Files
fast-next-template/backend/docs/COMMON_PITFALLS.md
Felipe Cardoso e8156b751e Add async coding standards and common pitfalls documentation
- Updated `CODING_STANDARDS.md` with async SQLAlchemy patterns, modern Python type hints, and new error handling examples.
- Introduced a new `COMMON_PITFALLS.md` file detailing frequent implementation mistakes and explicit rules to prevent them.
- Covered database optimizations, validation best practices, FastAPI design guidelines, security considerations, and Python language issues.
- Aimed to enhance code quality and reduce recurring mistakes during development.
2025-10-31 19:24:00 +01:00

18 KiB

Common Pitfalls & How to Avoid Them

Purpose: This document catalogs common mistakes encountered during implementation and provides explicit rules to prevent them. Read this before writing any code.

Table of Contents


SQLAlchemy & Database

PITFALL #1: Using Mutable Defaults in Columns

Issue: Using default={} or default=[] creates shared state across all instances.

# ❌ WRONG - All instances share the same dict!
class User(Base):
    metadata = Column(JSON, default={})  # DANGER: Mutable default!
    tags = Column(JSON, default=[])     # DANGER: Shared list!
# ✅ CORRECT - Use callable factory
class User(Base):
    metadata = Column(JSON, default=dict)  # New dict per instance
    tags = Column(JSON, default=list)      # New list per instance

Rule: Always use default=dict or default=list (without parentheses), never default={} or default=[].


PITFALL #2: Forgetting to Index Foreign Keys

Issue: Foreign key columns without indexes cause slow JOIN operations.

# ❌ WRONG - No index on foreign key
class UserSession(Base):
    user_id = Column(UUID, ForeignKey('users.id'), nullable=False)
# ✅ CORRECT - Always index foreign keys
class UserSession(Base):
    user_id = Column(UUID, ForeignKey('users.id'), nullable=False, index=True)

Rule: ALWAYS add index=True to foreign key columns. SQLAlchemy doesn't do this automatically.


PITFALL #3: Missing Composite Indexes

Issue: Queries filtering by multiple columns cannot use single-column indexes efficiently.

# ❌ MISSING - Slow query on (user_id, is_active)
class UserSession(Base):
    user_id = Column(UUID, ForeignKey('users.id'), index=True)
    is_active = Column(Boolean, default=True, index=True)
    # Query: WHERE user_id=X AND is_active=TRUE uses only one index!
# ✅ CORRECT - Composite index for common query pattern
class UserSession(Base):
    user_id = Column(UUID, ForeignKey('users.id'), index=True)
    is_active = Column(Boolean, default=True, index=True)

    __table_args__ = (
        Index('ix_user_sessions_user_active', 'user_id', 'is_active'),
    )

Rule: Add composite indexes for commonly used multi-column filters.
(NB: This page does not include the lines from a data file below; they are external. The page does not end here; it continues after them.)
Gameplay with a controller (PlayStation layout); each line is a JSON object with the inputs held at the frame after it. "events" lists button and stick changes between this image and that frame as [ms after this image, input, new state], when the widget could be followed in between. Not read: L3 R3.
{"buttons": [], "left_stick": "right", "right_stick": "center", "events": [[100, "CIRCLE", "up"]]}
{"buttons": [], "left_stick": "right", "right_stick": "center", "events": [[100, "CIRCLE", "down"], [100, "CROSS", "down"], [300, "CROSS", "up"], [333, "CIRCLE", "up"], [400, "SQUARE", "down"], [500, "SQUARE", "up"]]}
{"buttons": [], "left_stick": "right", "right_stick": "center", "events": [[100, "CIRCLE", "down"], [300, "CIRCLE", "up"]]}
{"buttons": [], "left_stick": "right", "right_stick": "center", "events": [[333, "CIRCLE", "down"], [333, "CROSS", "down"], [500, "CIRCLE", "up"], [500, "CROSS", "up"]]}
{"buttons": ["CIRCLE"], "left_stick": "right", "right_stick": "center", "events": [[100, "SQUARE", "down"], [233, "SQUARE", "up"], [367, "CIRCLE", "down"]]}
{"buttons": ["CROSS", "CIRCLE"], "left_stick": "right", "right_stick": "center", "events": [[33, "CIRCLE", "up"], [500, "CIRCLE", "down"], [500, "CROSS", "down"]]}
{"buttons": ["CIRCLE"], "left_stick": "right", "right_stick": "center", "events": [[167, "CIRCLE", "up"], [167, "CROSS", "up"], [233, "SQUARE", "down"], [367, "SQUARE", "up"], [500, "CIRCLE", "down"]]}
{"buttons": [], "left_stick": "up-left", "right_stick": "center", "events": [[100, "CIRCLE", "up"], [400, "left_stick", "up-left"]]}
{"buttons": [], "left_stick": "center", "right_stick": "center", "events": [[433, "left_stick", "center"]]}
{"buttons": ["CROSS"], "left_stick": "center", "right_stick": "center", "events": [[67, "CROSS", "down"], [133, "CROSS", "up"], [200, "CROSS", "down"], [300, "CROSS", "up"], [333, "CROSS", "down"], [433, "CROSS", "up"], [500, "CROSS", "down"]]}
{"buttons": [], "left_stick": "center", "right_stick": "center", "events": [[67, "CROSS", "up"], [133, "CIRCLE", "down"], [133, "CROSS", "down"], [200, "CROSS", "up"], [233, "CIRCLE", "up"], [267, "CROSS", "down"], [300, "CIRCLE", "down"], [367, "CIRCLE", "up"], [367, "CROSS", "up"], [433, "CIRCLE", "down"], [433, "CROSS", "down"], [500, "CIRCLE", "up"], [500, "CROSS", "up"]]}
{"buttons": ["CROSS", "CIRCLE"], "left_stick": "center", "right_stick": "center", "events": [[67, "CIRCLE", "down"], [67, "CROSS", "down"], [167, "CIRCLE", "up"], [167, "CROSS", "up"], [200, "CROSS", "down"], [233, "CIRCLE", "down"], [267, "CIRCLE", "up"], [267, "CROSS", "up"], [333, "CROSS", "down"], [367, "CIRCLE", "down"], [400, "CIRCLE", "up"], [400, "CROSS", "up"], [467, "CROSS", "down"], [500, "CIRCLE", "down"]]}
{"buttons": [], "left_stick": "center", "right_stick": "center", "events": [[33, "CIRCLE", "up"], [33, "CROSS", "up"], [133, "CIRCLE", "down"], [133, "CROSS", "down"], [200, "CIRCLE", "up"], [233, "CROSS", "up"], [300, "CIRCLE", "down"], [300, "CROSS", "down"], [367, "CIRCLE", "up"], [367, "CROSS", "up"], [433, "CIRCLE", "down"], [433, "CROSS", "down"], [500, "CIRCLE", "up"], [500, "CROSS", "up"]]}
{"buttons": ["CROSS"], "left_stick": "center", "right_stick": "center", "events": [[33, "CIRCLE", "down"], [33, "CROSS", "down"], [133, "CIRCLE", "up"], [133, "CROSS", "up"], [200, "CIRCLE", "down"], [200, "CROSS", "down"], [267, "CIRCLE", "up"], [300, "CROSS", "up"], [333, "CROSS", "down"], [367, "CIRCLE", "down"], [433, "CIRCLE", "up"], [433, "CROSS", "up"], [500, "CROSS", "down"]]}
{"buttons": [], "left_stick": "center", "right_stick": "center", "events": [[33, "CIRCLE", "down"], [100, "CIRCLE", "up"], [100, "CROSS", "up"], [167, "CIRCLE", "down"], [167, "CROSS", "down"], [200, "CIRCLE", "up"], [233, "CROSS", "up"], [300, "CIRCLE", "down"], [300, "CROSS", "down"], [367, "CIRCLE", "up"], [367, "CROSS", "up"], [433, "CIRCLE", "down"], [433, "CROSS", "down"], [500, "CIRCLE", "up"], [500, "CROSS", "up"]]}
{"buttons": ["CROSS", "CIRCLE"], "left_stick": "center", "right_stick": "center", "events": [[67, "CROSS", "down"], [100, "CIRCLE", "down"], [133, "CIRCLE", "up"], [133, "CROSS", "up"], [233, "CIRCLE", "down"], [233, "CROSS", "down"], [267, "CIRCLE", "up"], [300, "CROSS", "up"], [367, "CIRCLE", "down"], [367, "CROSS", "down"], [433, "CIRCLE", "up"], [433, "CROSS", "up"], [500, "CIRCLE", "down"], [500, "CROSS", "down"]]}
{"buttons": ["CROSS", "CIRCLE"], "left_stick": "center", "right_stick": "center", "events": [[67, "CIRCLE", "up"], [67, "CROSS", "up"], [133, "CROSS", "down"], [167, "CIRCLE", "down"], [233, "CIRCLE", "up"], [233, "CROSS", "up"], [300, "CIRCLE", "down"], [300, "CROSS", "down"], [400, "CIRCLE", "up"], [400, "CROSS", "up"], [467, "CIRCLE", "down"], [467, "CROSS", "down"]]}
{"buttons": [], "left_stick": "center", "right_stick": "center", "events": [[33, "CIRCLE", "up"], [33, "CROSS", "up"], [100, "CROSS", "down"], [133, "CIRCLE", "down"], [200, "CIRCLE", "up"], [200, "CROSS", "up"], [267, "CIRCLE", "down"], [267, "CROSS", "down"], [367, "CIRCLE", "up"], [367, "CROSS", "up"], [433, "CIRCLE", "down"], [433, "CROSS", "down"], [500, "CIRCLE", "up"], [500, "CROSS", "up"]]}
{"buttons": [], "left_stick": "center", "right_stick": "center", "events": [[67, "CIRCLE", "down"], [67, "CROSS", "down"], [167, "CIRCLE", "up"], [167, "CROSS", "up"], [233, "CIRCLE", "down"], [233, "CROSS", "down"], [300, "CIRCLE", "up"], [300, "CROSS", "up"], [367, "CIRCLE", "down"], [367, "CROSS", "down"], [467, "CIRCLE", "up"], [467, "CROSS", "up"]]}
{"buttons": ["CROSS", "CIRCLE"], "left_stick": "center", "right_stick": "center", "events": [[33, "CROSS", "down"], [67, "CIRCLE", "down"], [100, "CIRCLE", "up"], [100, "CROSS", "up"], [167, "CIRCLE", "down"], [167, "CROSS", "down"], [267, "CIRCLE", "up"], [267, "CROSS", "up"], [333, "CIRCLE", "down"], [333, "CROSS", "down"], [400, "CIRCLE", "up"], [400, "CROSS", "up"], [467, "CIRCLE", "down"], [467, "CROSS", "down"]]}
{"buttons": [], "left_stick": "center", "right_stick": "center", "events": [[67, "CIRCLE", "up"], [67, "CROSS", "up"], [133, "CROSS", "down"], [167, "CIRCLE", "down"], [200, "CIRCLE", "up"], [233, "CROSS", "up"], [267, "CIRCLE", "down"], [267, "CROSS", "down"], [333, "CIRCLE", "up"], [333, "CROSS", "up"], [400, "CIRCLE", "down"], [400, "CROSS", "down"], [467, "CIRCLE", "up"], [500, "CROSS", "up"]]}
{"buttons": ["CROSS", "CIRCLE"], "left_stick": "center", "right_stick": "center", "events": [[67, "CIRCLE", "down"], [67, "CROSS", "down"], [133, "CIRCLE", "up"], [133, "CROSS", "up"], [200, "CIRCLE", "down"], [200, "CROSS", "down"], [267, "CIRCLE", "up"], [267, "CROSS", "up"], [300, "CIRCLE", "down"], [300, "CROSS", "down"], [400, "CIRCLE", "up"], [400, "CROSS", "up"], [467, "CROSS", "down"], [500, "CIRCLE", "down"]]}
Review query patterns and create indexes accordingly.

Performance Impact: Can reduce query time from seconds to milliseconds for large tables.


PITFALL #4: Not Using Soft Deletes

Issue: Hard deletes destroy data and audit trails permanently.

# ❌ RISKY - Permanent data loss
def delete_user(user_id: UUID):
    user = db.query(User).filter(User.id == user_id).first()
    db.delete(user)  # Data gone forever!
    db.commit()
# ✅ CORRECT - Soft delete with audit trail
class User(Base):
    deleted_at = Column(DateTime(timezone=True), nullable=True)

def soft_delete_user(user_id: UUID):
    user = db.query(User).filter(User.id == user_id).first()
    user.deleted_at = datetime.now(timezone.utc)
    db.commit()

Rule: For user data, ALWAYS use soft deletes. Add deleted_at column and filter queries with .filter(deleted_at.is_(None)).


PITFALL #5: Missing Query Ordering

Issue: Queries without ORDER BY return unpredictable results, breaking pagination.

# ❌ WRONG - Random order, pagination broken
def get_users(skip: int, limit: int):
    return db.query(User).offset(skip).limit(limit).all()
# ✅ CORRECT - Stable ordering for consistent pagination
def get_users(skip: int, limit: int):
    return (
        db.query(User)
        .filter(User.deleted_at.is_(None))
        .order_by(User.created_at.desc())  # Consistent order
        .offset(skip)
        .limit(limit)
        .all()
    )

Rule: ALWAYS add .order_by() to paginated queries. Default to created_at.desc() for newest-first.


Pydantic & Validation

PITFALL #6: Missing Size Validation on JSON Fields

Issue: Unbounded JSON fields enable DoS attacks through deeply nested objects.

# ❌ WRONG - No size limit (JSON bomb vulnerability)
class UserCreate(BaseModel):
    metadata: dict[str, Any]  # No limit!
# ✅ CORRECT - Validate serialized size
import json
from pydantic import field_validator

class UserCreate(BaseModel):
    metadata: dict[str, Any]

    @field_validator("metadata")
    @classmethod
    def validate_metadata_size(cls, v: dict[str, Any]) -> dict[str, Any]:
        metadata_json = json.dumps(v, separators=(",", ":"))
        max_size = 10_000  # 10KB limit

        if len(metadata_json) > max_size:
            raise ValueError(f"Metadata exceeds {max_size} bytes")

        return v

Rule: ALWAYS validate the serialized size of dict/JSON fields. Typical limits:

  • User metadata: 10KB
  • Configuration: 100KB
  • Never exceed 1MB

Security Impact: Prevents DoS attacks via deeply nested JSON objects.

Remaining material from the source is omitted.